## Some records
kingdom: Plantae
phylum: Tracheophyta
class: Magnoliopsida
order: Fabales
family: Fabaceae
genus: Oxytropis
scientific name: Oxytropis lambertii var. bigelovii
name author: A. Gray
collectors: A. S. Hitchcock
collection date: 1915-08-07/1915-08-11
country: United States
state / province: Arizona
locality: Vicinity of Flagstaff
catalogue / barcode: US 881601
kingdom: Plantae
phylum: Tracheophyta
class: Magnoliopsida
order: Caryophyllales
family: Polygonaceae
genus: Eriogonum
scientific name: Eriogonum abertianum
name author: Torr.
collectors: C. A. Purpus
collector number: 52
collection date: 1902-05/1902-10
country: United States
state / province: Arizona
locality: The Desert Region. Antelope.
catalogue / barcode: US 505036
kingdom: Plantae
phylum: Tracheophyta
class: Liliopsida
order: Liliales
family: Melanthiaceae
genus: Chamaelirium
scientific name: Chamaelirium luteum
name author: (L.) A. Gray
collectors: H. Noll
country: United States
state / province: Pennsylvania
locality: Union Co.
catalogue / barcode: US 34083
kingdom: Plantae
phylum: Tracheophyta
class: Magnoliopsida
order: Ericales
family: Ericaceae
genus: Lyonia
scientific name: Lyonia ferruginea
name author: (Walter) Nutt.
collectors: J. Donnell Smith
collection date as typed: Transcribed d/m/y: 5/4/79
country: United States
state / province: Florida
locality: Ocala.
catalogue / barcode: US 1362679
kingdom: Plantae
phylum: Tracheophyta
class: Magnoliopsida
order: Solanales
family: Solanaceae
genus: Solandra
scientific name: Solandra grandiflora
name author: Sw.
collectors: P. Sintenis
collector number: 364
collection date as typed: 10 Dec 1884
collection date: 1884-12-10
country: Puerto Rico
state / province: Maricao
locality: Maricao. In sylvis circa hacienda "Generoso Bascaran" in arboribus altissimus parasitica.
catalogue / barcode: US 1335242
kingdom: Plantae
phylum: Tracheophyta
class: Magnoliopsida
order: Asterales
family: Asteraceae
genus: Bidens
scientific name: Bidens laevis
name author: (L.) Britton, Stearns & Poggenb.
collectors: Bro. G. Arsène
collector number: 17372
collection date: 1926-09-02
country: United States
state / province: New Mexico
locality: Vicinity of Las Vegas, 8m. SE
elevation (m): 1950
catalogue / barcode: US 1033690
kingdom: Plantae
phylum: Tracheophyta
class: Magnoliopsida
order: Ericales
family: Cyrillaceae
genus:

## Directive
Copy every line of the entries above word for word, with nothing changed.

## Output of the exercise
kingdom: Plantae
phylum: Tracheophyta
class: Magnoliopsida
order: Fabales
family: Fabaceae
genus: Oxytropis
scientific name: Oxytropis lambertii var. bigelovii
name author: A. Gray
collectors: A. S. Hitchcock
collection date: 1915-08-07/1915-08-11
country: United States
state / province: Arizona
locality: Vicinity of Flagstaff
catalogue / barcode: US 881601
kingdom: Plantae
phylum: Tracheophyta
class: Magnoliopsida
order: Caryophyllales
family: Polygonaceae
genus: Eriogonum
scientific name: Eriogonum abertianum
name author: Torr.
collectors: C. A. Purpus
collector number: 52
collection date: 1902-05/1902-10
country: United States
state / province: Arizona
locality: The Desert Region. Antelope.
catalogue / barcode: US 505036
kingdom: Plantae
phylum: Tracheophyta
class: Liliopsida
order: Liliales
family: Melanthiaceae
genus: Chamaelirium
scientific name: Chamaelirium luteum
name author: (L.) A. Gray
collectors: H. Noll
country: United States
state / province: Pennsylvania
locality: Union Co.
catalogue / barcode: US 34083
kingdom: Plantae
phylum: Tracheophyta
class: Magnoliopsida
order: Ericales
family: Ericaceae
genus: Lyonia
scientific name: Lyonia ferruginea
name author: (Walter) Nutt.
collectors: J. Donnell Smith
collection date as typed: Transcribed d/m/y: 5/4/79
country: United States
state / province: Florida
locality: Ocala.
catalogue / barcode: US 1362679
kingdom: Plantae
phylum: Tracheophyta
class: Magnoliopsida
order: Solanales
family: Solanaceae
genus: Solandra
scientific name: Solandra grandiflora
name author: Sw.
collectors: P. Sintenis
collector number: 364
collection date as typed: 10 Dec 1884
collection date: 1884-12-10
country: Puerto Rico
state / province: Maricao
locality: Maricao. In sylvis circa hacienda "Generoso Bascaran" in arboribus altissimus parasitica.
catalogue / barcode: US 1335242
kingdom: Plantae
phylum: Tracheophyta
class: Magnoliopsida
order: Asterales
family: Asteraceae
genus: Bidens
scientific name: Bidens laevis
name author: (L.) Britton, Stearns & Poggenb.
collectors: Bro. G. Arsène
collector number: 17372
collection date: 1926-09-02
country: United States
state / province: New Mexico
locality: Vicinity of Las Vegas, 8m. SE
elevation (m): 1950
catalogue / barcode: US 1033690
kingdom: Plantae
phylum: Tracheophyta
class: Magnoliopsida
order: Ericales
family: Cyrillaceae
genus:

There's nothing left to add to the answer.